Nevertheless, he acknowledged on Monday that AREP had a serious perception problem, which would persist for as long as his brothers-in-law, Cyril Ramaphosa and Jeff Radebe, occupied the positions of President and Energy Minister respectively.
AREP would not dispose of its renewables assets, or withdraw from recently awarded projects. Most of its future attention, however, would be directed to the development of a renewables portfolio in the rest of sub-Saharan Africa, which would be developed with support from a $100-million fund partly capitalised by African Rainbow Capital.

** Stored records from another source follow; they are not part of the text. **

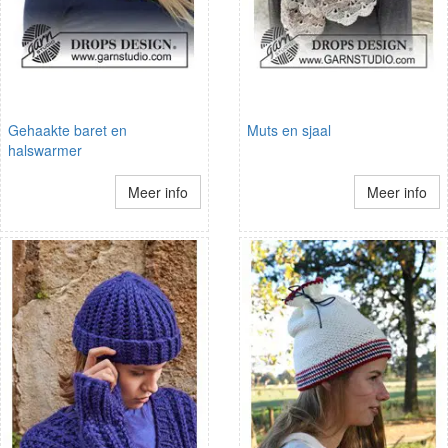
Gehaakte baret en
Muts en sjaal
halswarmer
Meer info
Meer info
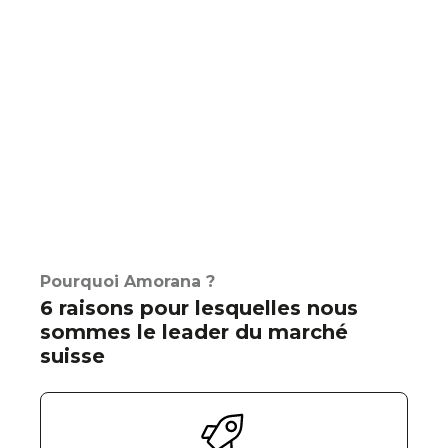
Pourquoi Amorana ?
6 raisons pour lesquelles nous
sommes le leader du marché
suisse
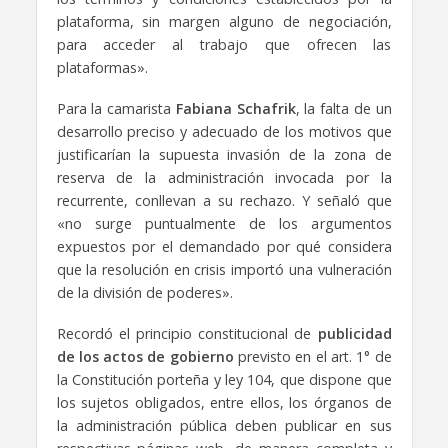
plataforma, sin margen alguno de negociación,
para acceder al trabajo que ofrecen las
plataformas».
Para la camarista
Fabiana Schafrik
, la falta de un
desarrollo preciso y adecuado de los motivos que
justificarían la supuesta invasión de la zona de
reserva de la administración invocada por la
recurrente, conllevan a su rechazo. Y señaló que
«no surge puntualmente de los argumentos
expuestos por el demandado por qué considera
que la resolución en crisis importó una vulneración
de la división de poderes».
Recordó el principio constitucional de
publicidad
de los actos de gobierno
previsto en el art. 1° de
la Constitución porteña y ley 104, que dispone que
los sujetos obligados, entre ellos, los órganos de
la administración pública deben publicar en sus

The company would also partner with private South African companies that intended pursuing own-generation projects to supply electricity to their mining or manufacturing operations.
Speaking during a media briefing in Sandton Motsepe said the appointment of Radebe, in particular, had been “very bad for business”, as it has created a “fundamental perception problem”. He likened it to his football team, Sundowns, playing in a CAF Champions League game where the referee and the assistant referees were relatives.

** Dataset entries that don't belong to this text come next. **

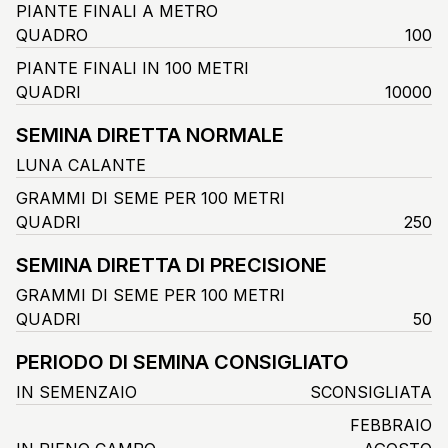
PIANTE FINALI A METRO
QUADRO
100
PIANTE FINALI IN 100 METRI
QUADRI
10000
SEMINA DIRETTA NORMALE
LUNA CALANTE
GRAMMI DI SEME PER 100 METRI
QUADRI
250
SEMINA DIRETTA DI PRECISIONE
GRAMMI DI SEME PER 100 METRI
QUADRI
50
PERIODO DI SEMINA CONSIGLIATO
IN SEMENZAIO
SCONSIGLIATA
FEBBRAIO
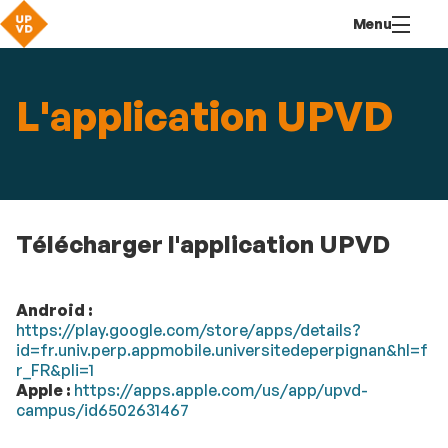
Aller
Navigation
Accès
Connexion
Menu
au
directs
contenu
L'application UPVD
Télécharger l'application UPVD
Android :
https://play.google.com/store/apps/details?
id=fr.univ.perp.appmobile.universitedeperpignan&hl=f
r_FR&pli=1
Apple :
https://apps.apple.com/us/app/upvd-
campus/id6502631467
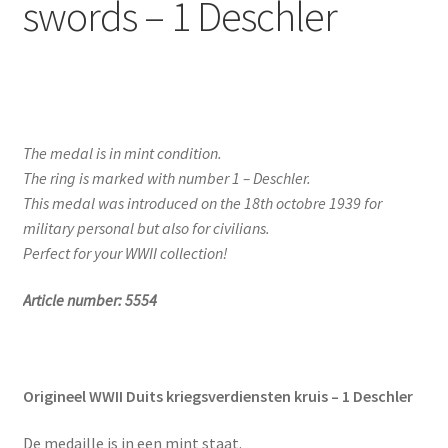
swords – 1 Deschler
The medal is in mint condition.
The ring is marked with number 1 – Deschler.
This medal was introduced on the 18th octobre 1939 for
military personal but also for civilians.
Perfect for your WWII collection!
Article number: 5554
Origineel WWII Duits kriegsverdiensten kruis – 1 Deschler
De medaille is in een mint staat.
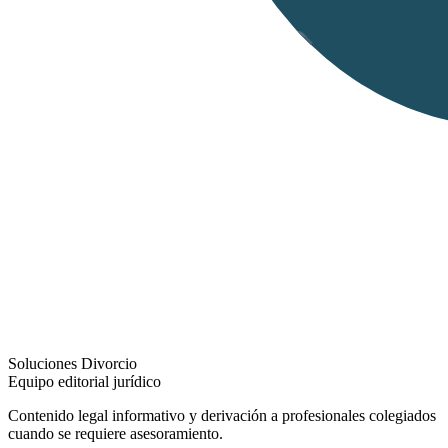
Soluciones Divorcio
Equipo editorial jurídico
Contenido legal informativo y derivación a profesionales colegiados
cuando se requiere asesoramiento.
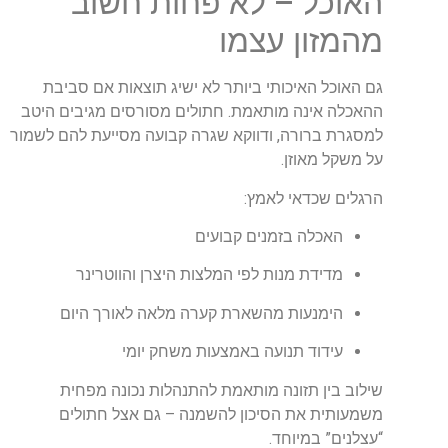
האוכל – לא פחות חשוב
מהמזון עצמו
גם האוכל האיכותי ביותר לא ישיג תוצאות אם סביבת
ההאכלה אינה מותאמת. חתולים מסורסים מגיבים היטב
למסגרת ברורה, ודווקא שגרה קבועה מסייעת להם לשמור
על משקל מאוזן.
הרגלים שכדאי לאמץ:
האכלה בזמנים קבועים
מדידת מנות לפי המלצות היצרן והווטרינר
הימנעות מהשארת קערה מלאה לאורך היום
עידוד תנועה באמצעות משחק יומי
שילוב בין תזונה מותאמת להתנהלות נכונה מפחית
משמעותית את הסיכון להשמנה – גם אצל חתולים
“עצלנים” במיוחד.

“We recognise that this is a legitimate concern.”
Allegations over conflict first came to the fore last year when Radebe approved the signing of 27 renewable-energy projects that had been delayed for three years as a result of Eskom’s refusal to sign power purchase agreements for the projects, procured during the fourth bid window of the Renewable Independent Power Producer Procurement Progamme (REIPPPP).

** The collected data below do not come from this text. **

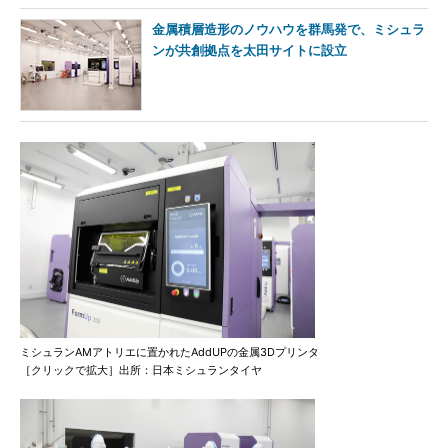
金属積層造形のノウハウを群馬発で、ミシュラ
ンが共創拠点を太田サイトに設立
ミシュランAMアトリエに置かれたAddUPの金属3Dプリンタ
［クリックで拡大］出所：日本ミシュランタイヤ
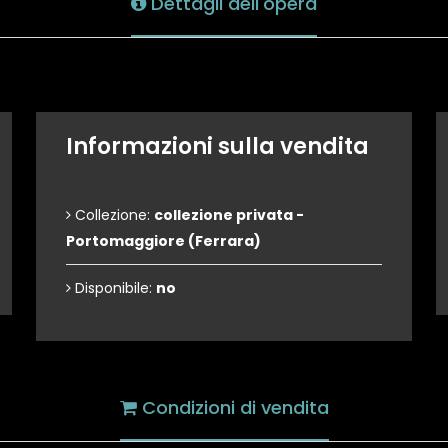
Dettagli dell'opera
Informazioni sulla vendita
Collezione:
collezione privata -
Portomaggiore (Ferrara)
Disponibile:
no
Condizioni di vendita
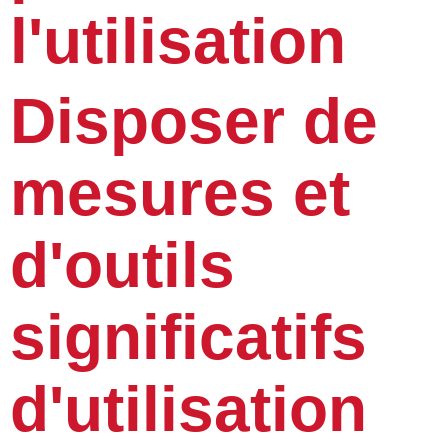
l'utilisation
Disposer de
mesures et
d'outils
significatifs
d'utilisation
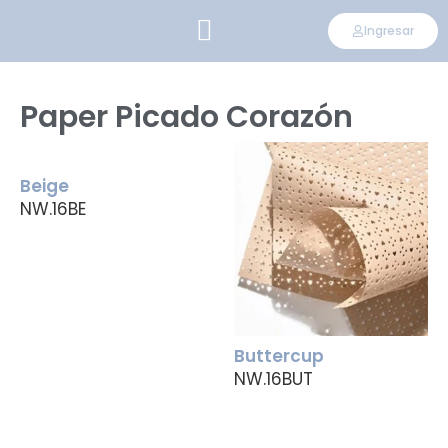
Ingresar
CONVIÉRTETE EN DISTRIBUIDOR
Paper Picado Corazón
Beige
NW.16BE
Buttercup
NW.16BUT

The “misrepresentations and lies” had intensified, however, after Ramaphosa announced in his 2019 State of the Nation Address that Eskom would be split into separate businesses of generation, transmission and distribution. While the President insisted that all three entities would remain State owned and under Eskom Holdings, opponents slammed the unbundling as a precursor to privatisation and retrenchments.
Motsepe said he had never supported the privatisation of Eskom and promised that AREP would not participate any process involving the sale of the utility’s entities or assets, including the proposed sale of the Eskom Finance Company, which administers a home-loan book for the utility’s employees.